“I have not come to abolish the law, but to fulfill it,” Jesus says. But what can he mean? I think today’s mass readings provide a helpful depiction of how Christ fulfilled the law of Moses, given in the first books of the Old Testament. Some might like to interpret today’s gospel reading as depicting Jesus rejecting a cruel and outdated teaching that discriminates against those who have a disease. This interpretation does not do justice to the nuance of the texts chosen for the liturgy, nor does it capture Christ’s adherence to the law of Moses. Even as he transcends this law by working a miracle of healing, he submits his miracle to the Levitical procedure.
The first reading, from Leviticus, reads almost like a public health decree (the whole chapter even more so: see Leviticus 13). If someone appears to have a leprous sore, he must be brought before Aaron, the priest, who will declare him unclean. The leper then must provide visible and audible signs of his disease: he must tear his garments and cry out a warning to others as he passes by. What’s more, he must leave town; he must live in the desert apart from the community.

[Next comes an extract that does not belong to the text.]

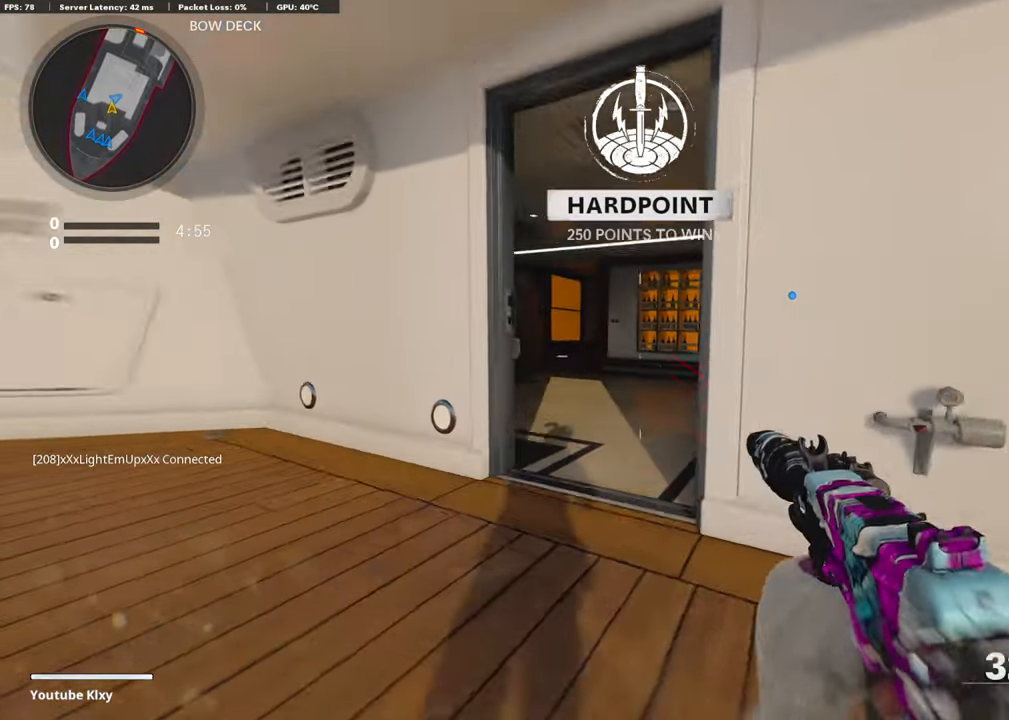
{"buttons": ["TRIANGLE"], "left_stick": "up", "right_stick": "center", "events": [[50, "R3", "down"], [67, "L3", "down"], [134, "R3", "up"], [134, "right_stick", "left"], [150, "L3", "up"], [184, "right_stick", "center"], [284, "L3", "down"], [301, "TRIANGLE", "down"], [368, "L3", "up"], [418, "TRIANGLE", "up"], [451, "TRIANGLE", "down"]]}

Such a consequence for disease might seem harsh by today’s standards. Yet it is not so far from the way we treat severe contagious diseases today: examination, diagnosis, communication of the news to the community, quarantine until recovery. It was not so long ago that a sign in the window of a house warned visitors that a member of the family had scarlet fever. In the vulnerable Israelite community, then, such a procedure seems far from irrational or hateful. It is only in the distortion of such a law – enacting it without charity – that it becomes cruel. When we refuse to see the humanity of a sick person, when we secretly enjoy discriminating against them, when the impulse of “I’m glad it’s not me,” is stronger than an impulse to compassion, then we are no longer following the law as Leviticus intended.
Curiously, however, the first reading does not include text from chapter 13 that explains how a person may be declared clean and readmitted to the community (Lev 13:5-6). We have to wait until the gospel reading for an implicit reference to this text.
In the Gospel of Mark, a leper approaches Jesus and offers a humble petition for healing: “If you wish, you can make me clean.” Christ responds, “I do will it. Be made clean.” The Latin text depicts his simple and beautiful confirmation of the man’s desire: Volo: mundare. Christ heals him, and then instructs him to show himself to the priest, in keeping with the Mosaic law. This alludes to the procedure from Levitical law that the first reading did not mention!
The first reading and the gospel, then, seem to form a narrative arc at which Christ is the center. The excerpt of the law that explains diagnosis and isolation is interrupted by Christ’s miracle. Only after this do we have an implicit reference to the part of the law that explains how a person is deemed cured and readmitted to the community. Christ upholds the original intent of the law – to preserve life – and elevates it. He then submits his own miracle to the Law of Moses. (One clue from Christian artwork: iconography like the image featured here depicts Christ holding a scroll – perhaps the law – while healing.)
Perhaps most mysteriously, the gospel passage ends with Christ in the wilderness. Because the leper told everyone about the miracle, it was impossible for Jesus to enter a town openly. Christ’s fate, here, is much like the fate of a leper. He has chosen to make himself vulnerable in order to heal the vulnerable, to displace himself in order to re-instate an isolated man. The story of the Incarnation, and of our salvation, is encapsulated in the story of Christ healing the leper.